On Boundaries
Over the past few years, I've been on an exploration of how software, and the process of creating & maintaining it, has become so complicated, difficult, and expensive. One theme I'm continually led back to is the concept of boundaries.
The whole monolith vs. microservice thing is just a red herring for the fact that we suck at managing boundaries in any formal/explicit way.
— Nate Abele (@nateabele) June 10, 2015
Boundaries are omnipresent in all aspects of the software industry, yet rarely acknowledged or thought about as a first-class concept.
Whether abstract or concrete, having a unified mental model for reasoning about boundaries should yield some interesting insights. Here are a few examples from across the spectrum:
- Queries & cursors are boundaries between databases and applications
- HTTP messages are boundaries between apps and browsers, or apps and other apps
- Queues are boundaries between apps and expensive jobs
- Time is a boundary between different states in an execution context, (object-oriented) application, a database, a filesystem, the universe, etc.

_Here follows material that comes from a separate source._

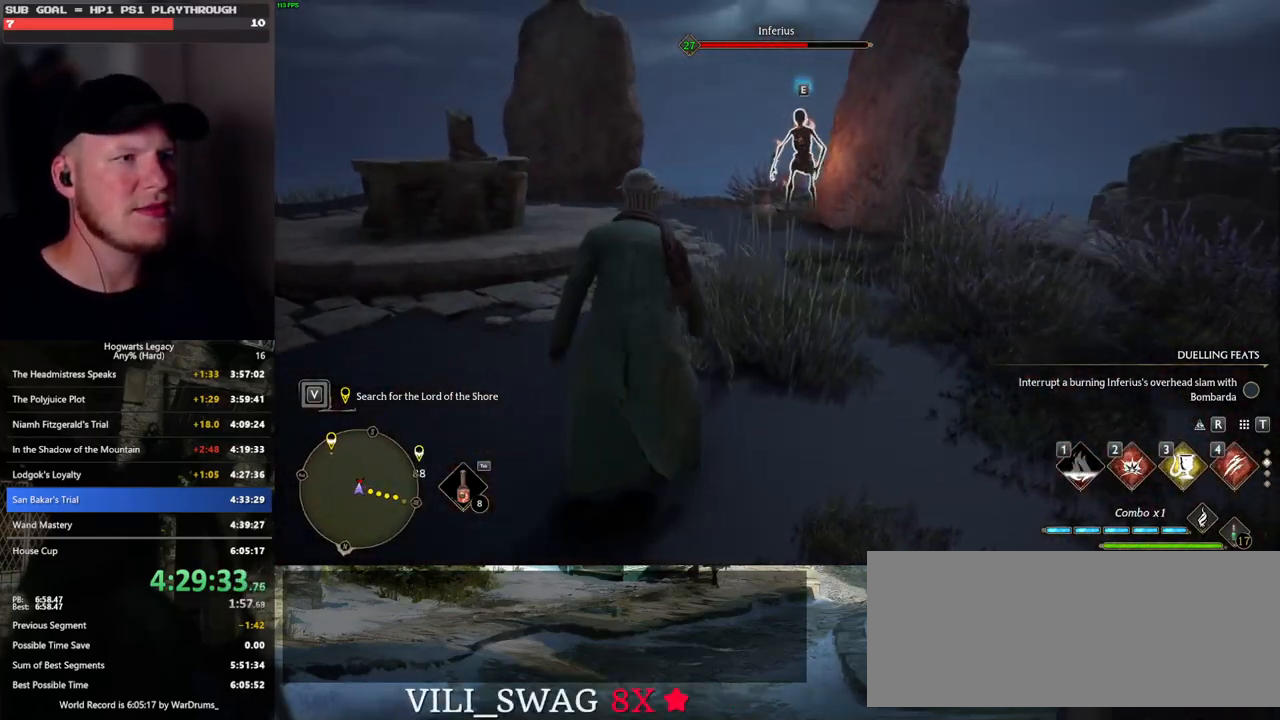
{"keys": [], "mouse": [], "events": []}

- Apps are boundaries between me and data or functionality that I care about
- Installation is a boundary between me and an app
- Programming languages that I don't know (or that haven't been invented yet) are the boundaries between me and the ideal expression of some problem domain that I face
- Wireframes are boundaries for communicating about user interfaces between designers, project stakeholders, and developers
- HTML & CSS are boundaries between wireframes and real user interfaces
- Code is a boundary between ideas and computers
As the tech community, these are a few of the boundaries that we face today. Some of them are useful. For the ones that aren't, our future is on the other side of them.
The next wave of innovation in software development is going to come about by treating time and boundaries as first-class things.